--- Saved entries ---

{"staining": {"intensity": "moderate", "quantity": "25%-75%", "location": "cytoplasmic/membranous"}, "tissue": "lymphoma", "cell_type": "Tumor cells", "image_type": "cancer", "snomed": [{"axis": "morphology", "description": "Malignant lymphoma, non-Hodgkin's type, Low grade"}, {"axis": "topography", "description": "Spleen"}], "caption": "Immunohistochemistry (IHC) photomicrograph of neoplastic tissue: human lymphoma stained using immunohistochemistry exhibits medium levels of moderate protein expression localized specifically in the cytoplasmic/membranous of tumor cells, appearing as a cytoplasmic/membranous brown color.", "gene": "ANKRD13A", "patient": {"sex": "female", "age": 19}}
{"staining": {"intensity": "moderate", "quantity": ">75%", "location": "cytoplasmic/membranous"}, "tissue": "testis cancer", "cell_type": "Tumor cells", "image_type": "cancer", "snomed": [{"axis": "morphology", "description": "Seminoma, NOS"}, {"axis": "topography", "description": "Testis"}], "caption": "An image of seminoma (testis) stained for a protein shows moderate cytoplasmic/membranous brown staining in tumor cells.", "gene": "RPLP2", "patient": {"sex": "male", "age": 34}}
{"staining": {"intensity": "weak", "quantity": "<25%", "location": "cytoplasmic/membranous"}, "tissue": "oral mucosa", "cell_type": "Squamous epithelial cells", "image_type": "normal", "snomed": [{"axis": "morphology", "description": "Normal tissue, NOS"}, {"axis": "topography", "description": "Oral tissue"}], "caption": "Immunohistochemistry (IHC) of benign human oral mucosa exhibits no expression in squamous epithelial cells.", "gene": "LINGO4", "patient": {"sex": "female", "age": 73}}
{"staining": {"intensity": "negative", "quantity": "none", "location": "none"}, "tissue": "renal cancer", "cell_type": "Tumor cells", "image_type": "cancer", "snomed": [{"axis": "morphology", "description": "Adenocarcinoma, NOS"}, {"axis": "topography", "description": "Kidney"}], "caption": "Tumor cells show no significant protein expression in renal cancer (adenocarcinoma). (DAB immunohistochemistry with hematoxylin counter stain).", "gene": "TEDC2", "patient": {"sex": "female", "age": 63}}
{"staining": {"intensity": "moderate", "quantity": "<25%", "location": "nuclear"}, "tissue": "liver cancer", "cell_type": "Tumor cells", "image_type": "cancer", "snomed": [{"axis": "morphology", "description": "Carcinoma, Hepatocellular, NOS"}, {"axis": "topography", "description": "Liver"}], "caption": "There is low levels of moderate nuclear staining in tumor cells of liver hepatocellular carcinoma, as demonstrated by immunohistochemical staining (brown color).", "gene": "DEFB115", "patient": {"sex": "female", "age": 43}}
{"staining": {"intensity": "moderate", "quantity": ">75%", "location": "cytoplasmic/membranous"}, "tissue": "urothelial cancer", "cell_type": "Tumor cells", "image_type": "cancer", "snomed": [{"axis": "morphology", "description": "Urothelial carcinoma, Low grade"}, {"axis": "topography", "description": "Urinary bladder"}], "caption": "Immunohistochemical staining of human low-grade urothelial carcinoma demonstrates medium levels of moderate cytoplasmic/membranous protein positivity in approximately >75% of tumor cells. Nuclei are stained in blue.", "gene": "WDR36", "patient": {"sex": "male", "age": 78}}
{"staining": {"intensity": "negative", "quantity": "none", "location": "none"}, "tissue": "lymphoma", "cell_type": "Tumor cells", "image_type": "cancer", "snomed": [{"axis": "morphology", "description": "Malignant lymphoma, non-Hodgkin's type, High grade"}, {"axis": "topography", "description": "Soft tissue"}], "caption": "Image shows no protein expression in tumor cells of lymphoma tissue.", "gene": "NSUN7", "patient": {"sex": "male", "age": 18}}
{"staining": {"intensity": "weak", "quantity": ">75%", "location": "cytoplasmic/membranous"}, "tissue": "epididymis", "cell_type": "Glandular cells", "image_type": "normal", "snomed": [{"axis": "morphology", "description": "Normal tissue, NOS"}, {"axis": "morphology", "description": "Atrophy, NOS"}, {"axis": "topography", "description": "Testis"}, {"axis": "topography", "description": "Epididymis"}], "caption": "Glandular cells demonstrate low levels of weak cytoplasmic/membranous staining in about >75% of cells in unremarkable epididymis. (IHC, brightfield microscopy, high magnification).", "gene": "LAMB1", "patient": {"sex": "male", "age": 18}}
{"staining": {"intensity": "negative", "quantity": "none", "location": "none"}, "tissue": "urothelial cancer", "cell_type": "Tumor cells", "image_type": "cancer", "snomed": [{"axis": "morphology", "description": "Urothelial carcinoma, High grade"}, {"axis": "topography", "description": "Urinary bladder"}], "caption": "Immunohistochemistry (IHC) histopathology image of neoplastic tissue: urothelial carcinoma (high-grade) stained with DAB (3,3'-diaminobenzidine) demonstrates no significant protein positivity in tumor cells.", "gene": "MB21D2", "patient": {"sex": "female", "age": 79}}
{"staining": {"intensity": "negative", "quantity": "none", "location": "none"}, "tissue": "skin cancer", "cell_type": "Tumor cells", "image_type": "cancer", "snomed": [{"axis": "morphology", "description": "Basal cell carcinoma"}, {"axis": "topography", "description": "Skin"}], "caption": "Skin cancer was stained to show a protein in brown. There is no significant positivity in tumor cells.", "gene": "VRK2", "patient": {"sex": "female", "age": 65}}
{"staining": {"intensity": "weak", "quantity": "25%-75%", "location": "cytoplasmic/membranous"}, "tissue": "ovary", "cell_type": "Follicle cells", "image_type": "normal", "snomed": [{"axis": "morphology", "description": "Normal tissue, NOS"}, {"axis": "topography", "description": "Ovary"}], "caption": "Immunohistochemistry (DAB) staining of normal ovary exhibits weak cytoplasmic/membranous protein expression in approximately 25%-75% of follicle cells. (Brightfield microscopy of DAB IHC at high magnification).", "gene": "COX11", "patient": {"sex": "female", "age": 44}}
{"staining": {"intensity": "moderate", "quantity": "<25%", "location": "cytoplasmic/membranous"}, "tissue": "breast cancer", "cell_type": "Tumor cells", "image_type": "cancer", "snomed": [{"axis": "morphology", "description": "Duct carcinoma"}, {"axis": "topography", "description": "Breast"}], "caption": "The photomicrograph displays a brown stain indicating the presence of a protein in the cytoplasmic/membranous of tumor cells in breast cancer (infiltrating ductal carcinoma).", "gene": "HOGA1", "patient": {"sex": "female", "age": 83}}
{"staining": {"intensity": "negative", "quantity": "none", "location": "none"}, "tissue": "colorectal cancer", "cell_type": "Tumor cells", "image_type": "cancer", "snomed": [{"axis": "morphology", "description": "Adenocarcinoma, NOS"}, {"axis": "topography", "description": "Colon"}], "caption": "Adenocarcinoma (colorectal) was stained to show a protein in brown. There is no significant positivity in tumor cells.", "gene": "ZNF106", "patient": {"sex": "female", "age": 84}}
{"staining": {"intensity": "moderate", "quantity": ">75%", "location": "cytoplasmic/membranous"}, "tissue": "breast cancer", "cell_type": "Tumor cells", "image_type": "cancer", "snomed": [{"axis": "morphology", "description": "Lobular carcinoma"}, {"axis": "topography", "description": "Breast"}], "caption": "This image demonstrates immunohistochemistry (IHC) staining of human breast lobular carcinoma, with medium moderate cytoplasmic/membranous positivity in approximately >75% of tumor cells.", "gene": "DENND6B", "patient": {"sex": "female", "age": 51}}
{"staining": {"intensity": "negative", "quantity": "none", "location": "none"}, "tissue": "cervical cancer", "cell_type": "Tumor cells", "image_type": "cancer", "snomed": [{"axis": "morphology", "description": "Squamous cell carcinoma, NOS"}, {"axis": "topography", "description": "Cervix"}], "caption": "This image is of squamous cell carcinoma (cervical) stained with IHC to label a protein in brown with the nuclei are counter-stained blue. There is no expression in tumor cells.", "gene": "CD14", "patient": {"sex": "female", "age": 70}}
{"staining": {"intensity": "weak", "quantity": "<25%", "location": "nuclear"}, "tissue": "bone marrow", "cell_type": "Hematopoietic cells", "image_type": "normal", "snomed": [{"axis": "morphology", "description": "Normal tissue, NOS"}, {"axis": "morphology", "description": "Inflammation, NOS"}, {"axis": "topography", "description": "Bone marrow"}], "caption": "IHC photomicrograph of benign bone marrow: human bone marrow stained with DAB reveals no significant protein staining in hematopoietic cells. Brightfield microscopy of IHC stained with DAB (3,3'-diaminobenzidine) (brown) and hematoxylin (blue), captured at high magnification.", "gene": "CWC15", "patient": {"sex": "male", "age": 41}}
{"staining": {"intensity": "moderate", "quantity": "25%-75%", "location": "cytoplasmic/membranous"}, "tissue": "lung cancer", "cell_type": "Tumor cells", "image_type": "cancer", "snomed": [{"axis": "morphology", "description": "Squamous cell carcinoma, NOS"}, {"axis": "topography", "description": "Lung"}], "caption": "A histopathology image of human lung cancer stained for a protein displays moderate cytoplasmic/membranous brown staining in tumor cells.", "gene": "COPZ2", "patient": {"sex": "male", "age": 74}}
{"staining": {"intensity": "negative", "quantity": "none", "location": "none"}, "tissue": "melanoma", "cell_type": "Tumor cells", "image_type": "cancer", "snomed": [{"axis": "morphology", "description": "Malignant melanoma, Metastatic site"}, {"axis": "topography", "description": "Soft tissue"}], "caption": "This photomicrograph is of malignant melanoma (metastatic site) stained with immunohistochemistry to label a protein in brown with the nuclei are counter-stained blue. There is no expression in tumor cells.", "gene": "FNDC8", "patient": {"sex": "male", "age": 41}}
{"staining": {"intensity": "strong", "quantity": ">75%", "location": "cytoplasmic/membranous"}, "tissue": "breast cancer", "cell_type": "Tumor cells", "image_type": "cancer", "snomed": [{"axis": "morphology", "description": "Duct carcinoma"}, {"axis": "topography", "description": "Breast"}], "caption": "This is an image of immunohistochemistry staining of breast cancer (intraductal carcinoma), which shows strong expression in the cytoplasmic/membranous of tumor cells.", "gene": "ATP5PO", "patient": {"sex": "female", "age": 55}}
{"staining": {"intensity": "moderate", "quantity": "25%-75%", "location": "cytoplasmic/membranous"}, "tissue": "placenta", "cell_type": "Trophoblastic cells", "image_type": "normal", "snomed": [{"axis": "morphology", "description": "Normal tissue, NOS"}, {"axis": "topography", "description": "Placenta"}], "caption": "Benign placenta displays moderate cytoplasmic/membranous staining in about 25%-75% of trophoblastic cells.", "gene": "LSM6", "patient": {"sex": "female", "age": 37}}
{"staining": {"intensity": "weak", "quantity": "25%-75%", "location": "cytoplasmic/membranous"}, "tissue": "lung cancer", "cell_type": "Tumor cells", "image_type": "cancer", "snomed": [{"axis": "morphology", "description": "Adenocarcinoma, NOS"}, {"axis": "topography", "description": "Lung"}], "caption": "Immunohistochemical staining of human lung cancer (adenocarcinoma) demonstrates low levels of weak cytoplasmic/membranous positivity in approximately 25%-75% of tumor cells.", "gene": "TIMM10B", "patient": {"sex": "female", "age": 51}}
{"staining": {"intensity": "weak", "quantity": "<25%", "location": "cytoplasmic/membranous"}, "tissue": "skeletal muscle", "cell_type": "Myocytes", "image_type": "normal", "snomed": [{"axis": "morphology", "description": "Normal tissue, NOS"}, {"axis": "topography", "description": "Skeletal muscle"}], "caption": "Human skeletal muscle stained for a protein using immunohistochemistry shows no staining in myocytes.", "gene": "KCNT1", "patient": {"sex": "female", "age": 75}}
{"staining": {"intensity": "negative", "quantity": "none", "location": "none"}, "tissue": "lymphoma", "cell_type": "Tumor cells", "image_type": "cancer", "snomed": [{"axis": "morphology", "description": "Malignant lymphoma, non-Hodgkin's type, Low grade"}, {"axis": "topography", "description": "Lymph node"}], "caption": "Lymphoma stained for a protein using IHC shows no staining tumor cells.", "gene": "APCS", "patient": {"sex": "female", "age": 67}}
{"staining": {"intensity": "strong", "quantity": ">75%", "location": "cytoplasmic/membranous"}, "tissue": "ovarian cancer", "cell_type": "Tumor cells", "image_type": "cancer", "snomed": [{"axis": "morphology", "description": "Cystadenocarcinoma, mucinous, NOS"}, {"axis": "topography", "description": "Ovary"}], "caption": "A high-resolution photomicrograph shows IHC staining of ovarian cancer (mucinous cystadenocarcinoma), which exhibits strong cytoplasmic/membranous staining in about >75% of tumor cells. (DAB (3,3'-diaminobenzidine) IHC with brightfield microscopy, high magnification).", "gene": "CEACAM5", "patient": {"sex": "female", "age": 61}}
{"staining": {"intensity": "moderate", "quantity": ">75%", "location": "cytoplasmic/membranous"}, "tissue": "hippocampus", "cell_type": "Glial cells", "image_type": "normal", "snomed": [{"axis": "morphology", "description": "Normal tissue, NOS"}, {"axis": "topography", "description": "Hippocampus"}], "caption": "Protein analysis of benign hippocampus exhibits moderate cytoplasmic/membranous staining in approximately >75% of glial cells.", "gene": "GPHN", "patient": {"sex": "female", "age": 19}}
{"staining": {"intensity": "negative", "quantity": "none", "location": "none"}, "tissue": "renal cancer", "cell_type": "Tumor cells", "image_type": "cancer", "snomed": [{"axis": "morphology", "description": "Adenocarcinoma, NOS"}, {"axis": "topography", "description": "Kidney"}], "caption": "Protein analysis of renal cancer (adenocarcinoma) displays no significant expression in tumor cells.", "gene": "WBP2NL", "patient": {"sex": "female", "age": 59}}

--- WHAT THE TASK REQUIRES ---
In the entries above, find the line holding "cancer was stained" and the line holding "(DAB) staining of", then retype exactly those two lines and every line between them, and nothing else.

--- ANSWER FOR THE TASK ---
{"staining": {"intensity": "negative", "quantity": "none", "location": "none"}, "tissue": "skin cancer", "cell_type": "Tumor cells", "image_type": "cancer", "snomed": [{"axis": "morphology", "description": "Basal cell carcinoma"}, {"axis": "topography", "description": "Skin"}], "caption": "Skin cancer was stained to show a protein in brown. There is no significant positivity in tumor cells.", "gene": "VRK2", "patient": {"sex": "female", "age": 65}}
{"staining": {"intensity": "weak", "quantity": "25%-75%", "location": "cytoplasmic/membranous"}, "tissue": "ovary", "cell_type": "Follicle cells", "image_type": "normal", "snomed": [{"axis": "morphology", "description": "Normal tissue, NOS"}, {"axis": "topography", "description": "Ovary"}], "caption": "Immunohistochemistry (DAB) staining of normal ovary exhibits weak cytoplasmic/membranous protein expression in approximately 25%-75% of follicle cells. (Brightfield microscopy of DAB IHC at high magnification).", "gene": "COX11", "patient": {"sex": "female", "age": 44}}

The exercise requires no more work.